Now we knwo that materials tend to rapidly expand (explode) under given circumstances , like a wire subjected to sudden , rapid overcurrent or like a ball of hot flammable gas when heated or otherwise.

Now I wonder what would happen if we had the ball of some heated rapidly expanding gas or mixture inside , and when it would explode ,shortly before that we would apply a pressure which is opposite to that of the ball ? How high we could go in terms of pressure and not break the material that encloses the gas inside the ball.

In other words if one applies ever increasing but perfectly opposite forces and there is a material of some sort in the middle , what then is the limit after which something destructive happens to the material or whatever is in the middle or maybe there is no limit then , if the forces are pefectly opposite to one another?
Now the forces would cancel out in the middle but the pressure would still be there.


Also if we would put a piece of copper wire in a sealed pressurized container, would the sudden surge of amperage needed to blow that wire apart , increase if we would increase the the pressure that surrounds the wire?
Just like water boiling temperature rises proportionally to water pressure.

 

[mfb]

If you heat the copper wire too much, you get a plasma at some point.

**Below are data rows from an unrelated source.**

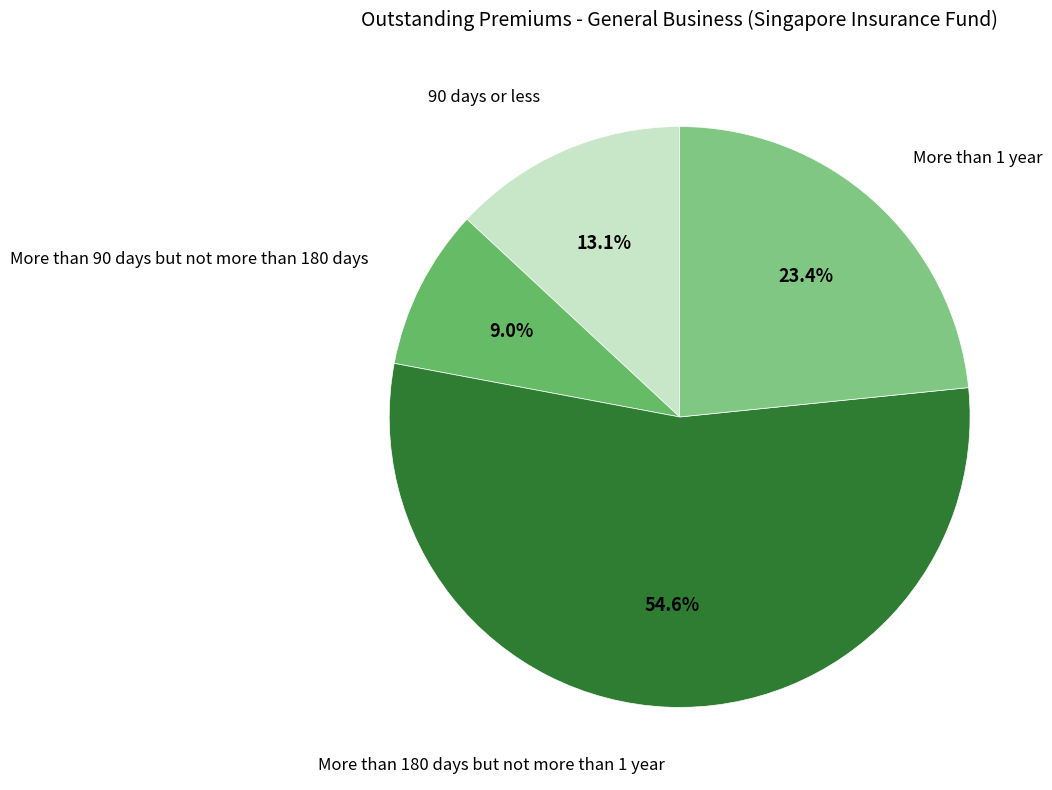

Is there any slice that represents more than half of the pie?

Yes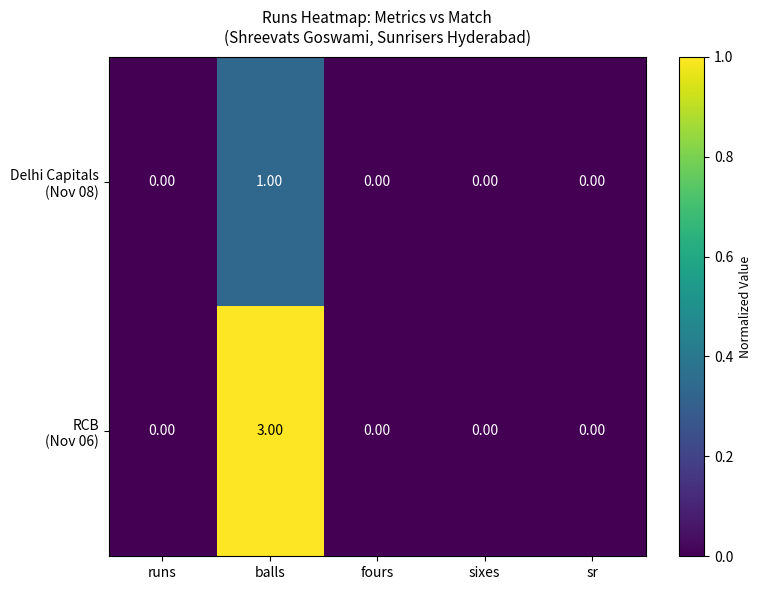

At which category is the sum across all series the highest?

balls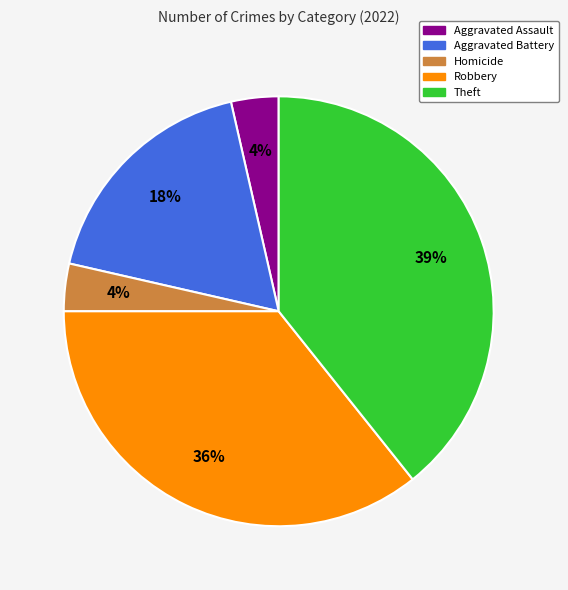

Count the number of slices in the pie.

5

For pressure without too much heat: the materials will compress, the chemical structure might change a bit, but the material will still be there (it cannot escape...). As an example, iron in the core of our Earth (a pressure that can be reproduced in the lab) is more dense than iron on the surface, but it is still solid iron.
At some point you reach the density of white dwarfs and then neutron stars, and if you have enough material and pressure you get a black hole.

 

[Crazymechanic]

so basically if one takes away super high temperatures and radiation damage to a substance or metal then it can sustain enourmous pressures if they are applied structurally right , like a symmetrical pressure equal from all sides to a spherical ball etc?

 

[mfb]

Well, what is "sustain"? It will probably lose its structural strength like resistance to sheer stress, but it will still be there (resisting pressure due to its compression).

 

[PJC01]

I find this topic very intriguing and it raises many questions about the behavior of materials under pressure and extreme conditions. It is important to note that material explosion under pressure is a complex phenomenon and can vary depending on the type of material and the amount of pressure applied.

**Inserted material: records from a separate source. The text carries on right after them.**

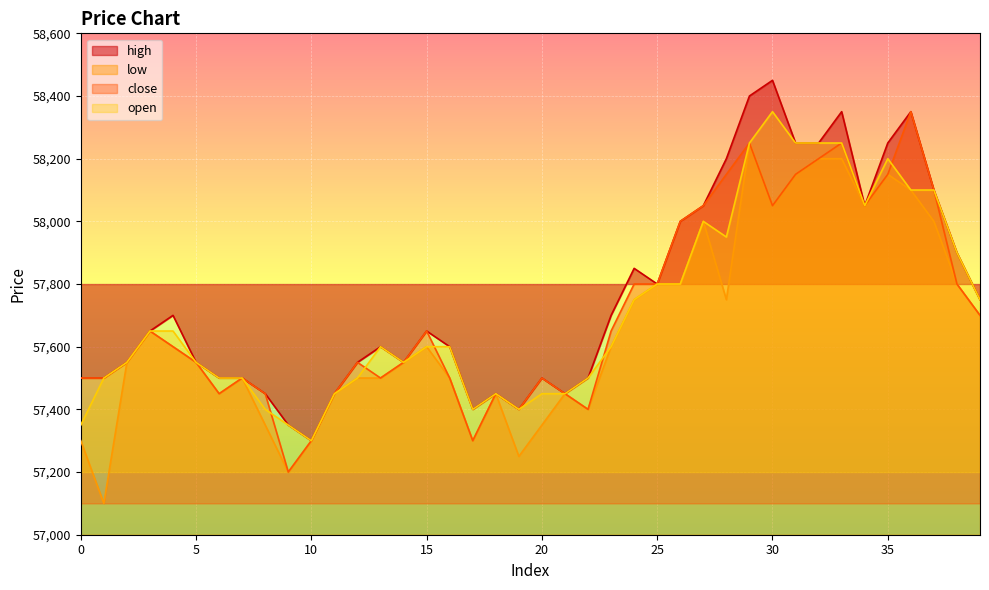

How many interior local valleys does the low series have?

9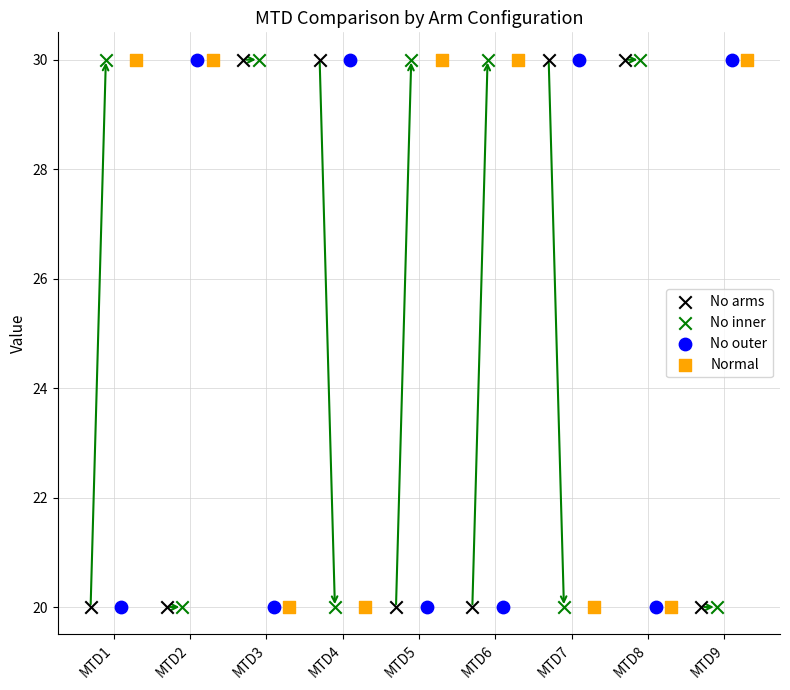

What are all the series names shown in the legend?

No arms, No inner, No outer, Normal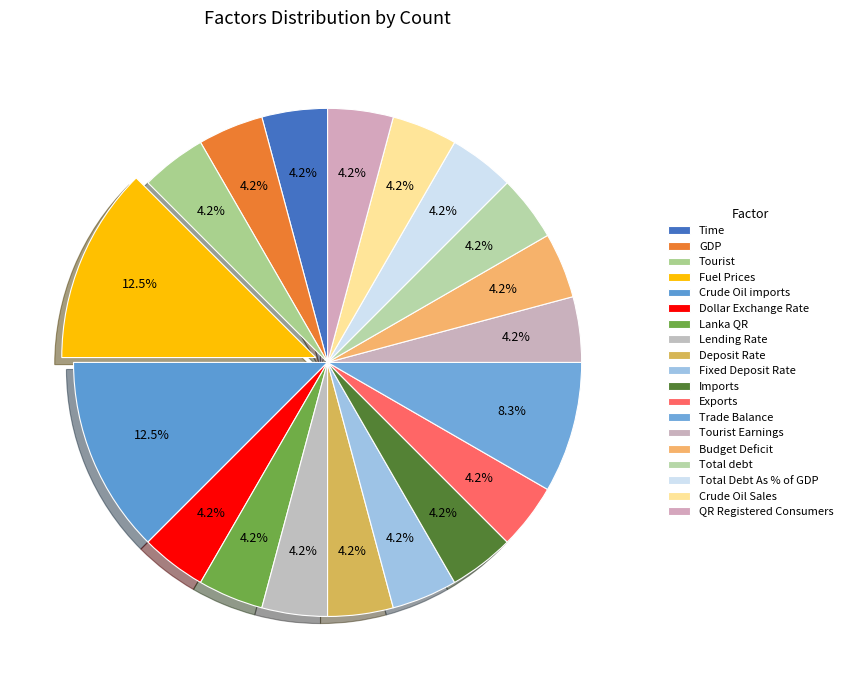

To the nearest percent, what is the difference between the largest and smallest slice percentages?

8%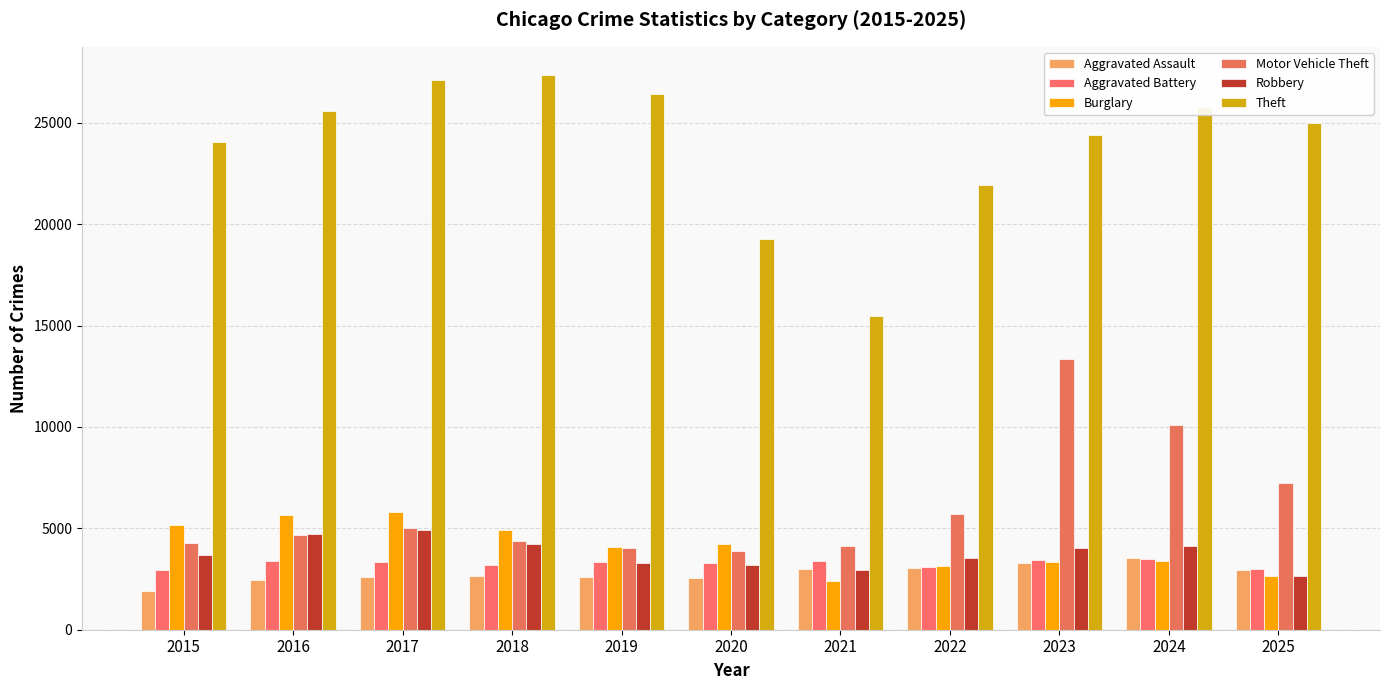

At how many categories does at least one series exceed 11769?

11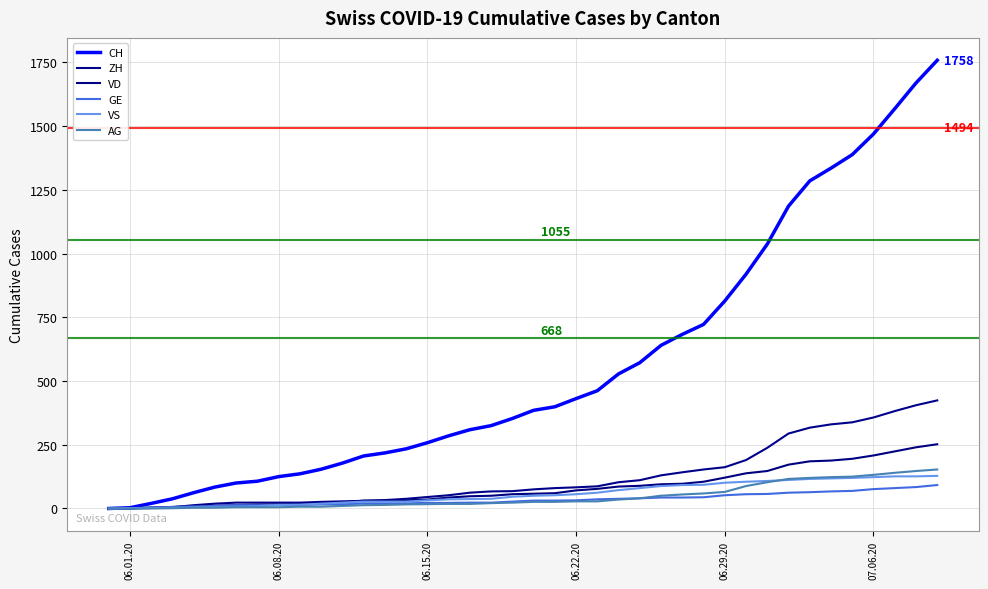

Which series has the widest spread of values?

CH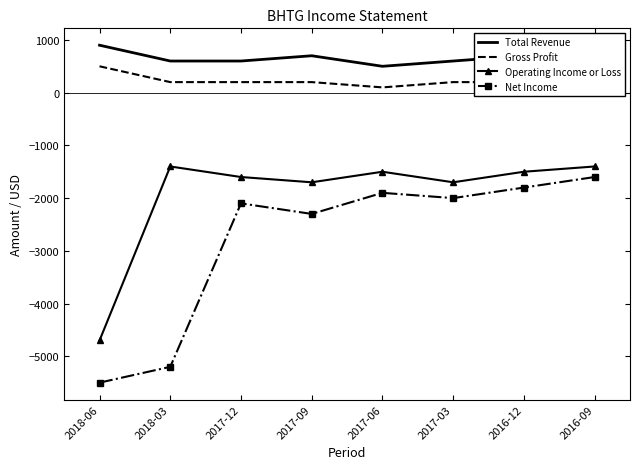

What is the difference between the highest and lowest values at 2017-09?

3000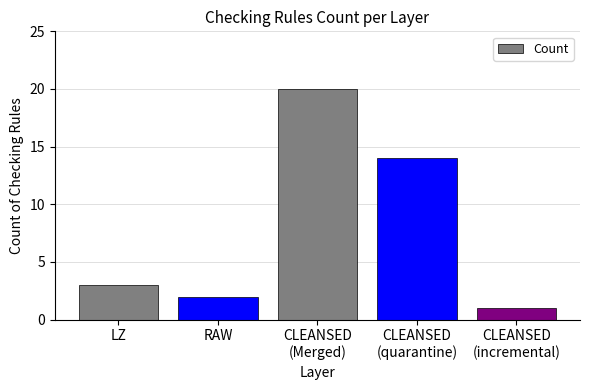

Between RAW and CLEANSED
(incremental), which is larger?

RAW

In general, when a material is subjected to pressure, it tends to compress and become denser. However, when the pressure exceeds a certain limit, the material may reach its breaking point and either deform or explode. This limit is known as the material's compressive strength and it varies for different materials.

In the case of a ball of hot flammable gas, when rapidly heated, it will expand and exert pressure on the surrounding material. If we were to apply a force in the opposite direction, we could potentially counteract the pressure and prevent the material from breaking. However, as you mentioned, there may be a limit to how much force we can apply without causing damage to the material. This would depend on the material's tensile strength and its ability to withstand external forces.

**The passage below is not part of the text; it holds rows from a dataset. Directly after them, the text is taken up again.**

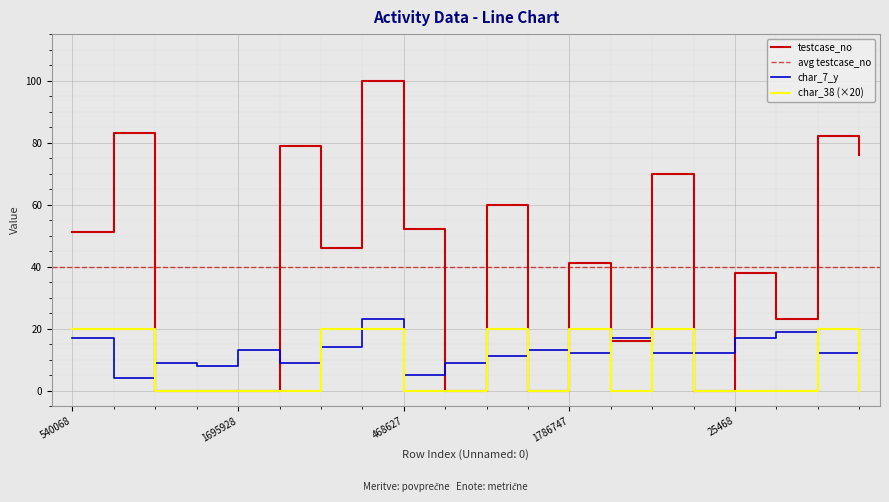

What are all the series names shown in the legend?

testcase_no, char_38, char_7_y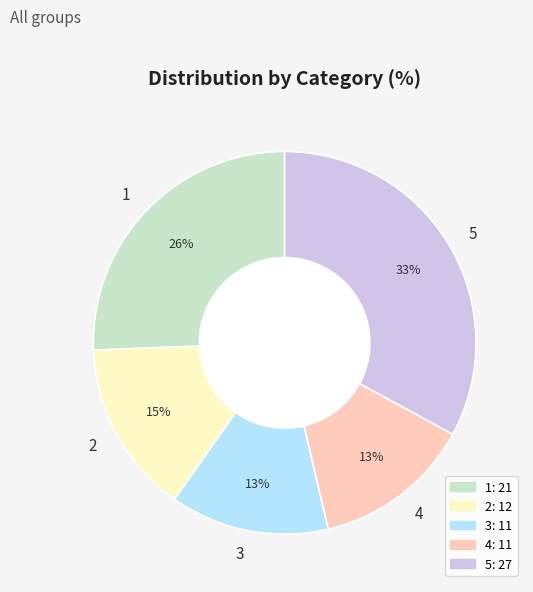

The 5 slice represents 33% of the pie. True or false?

True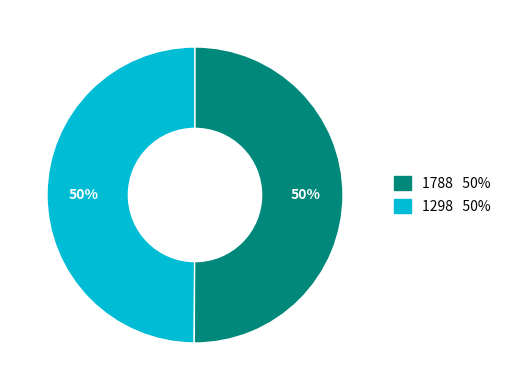

To the nearest percent, what is the average slice percentage?

50%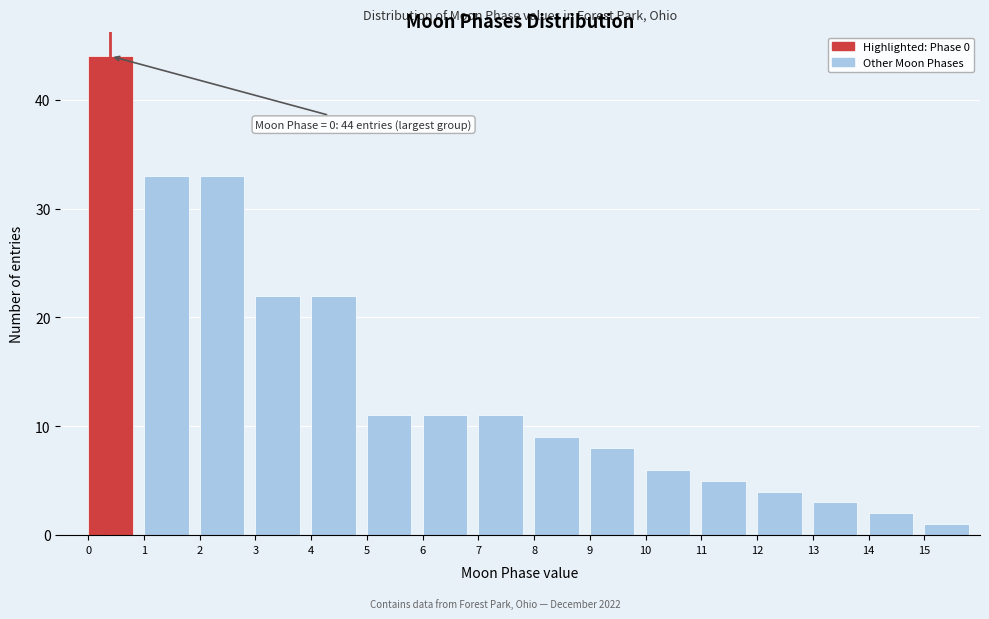

Which range on the x-axis has the tallest bar?

0 to 1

In terms of your question about the copper wire, the sudden surge of amperage needed to blow it apart would not necessarily increase with an increase in pressure. This is because the wire's resistance would also increase with the increase in pressure, causing the current to decrease. However, it is possible that the wire may reach its melting point at a lower pressure due to the increase in temperature caused by the increased resistance.

Overall, the effects of pressure on materials are complex and require further research and experimentation to fully understand. It is important to consider all factors, such as the type of material, the amount of pressure applied, and the forces acting on the material, in order to accurately predict its behavior.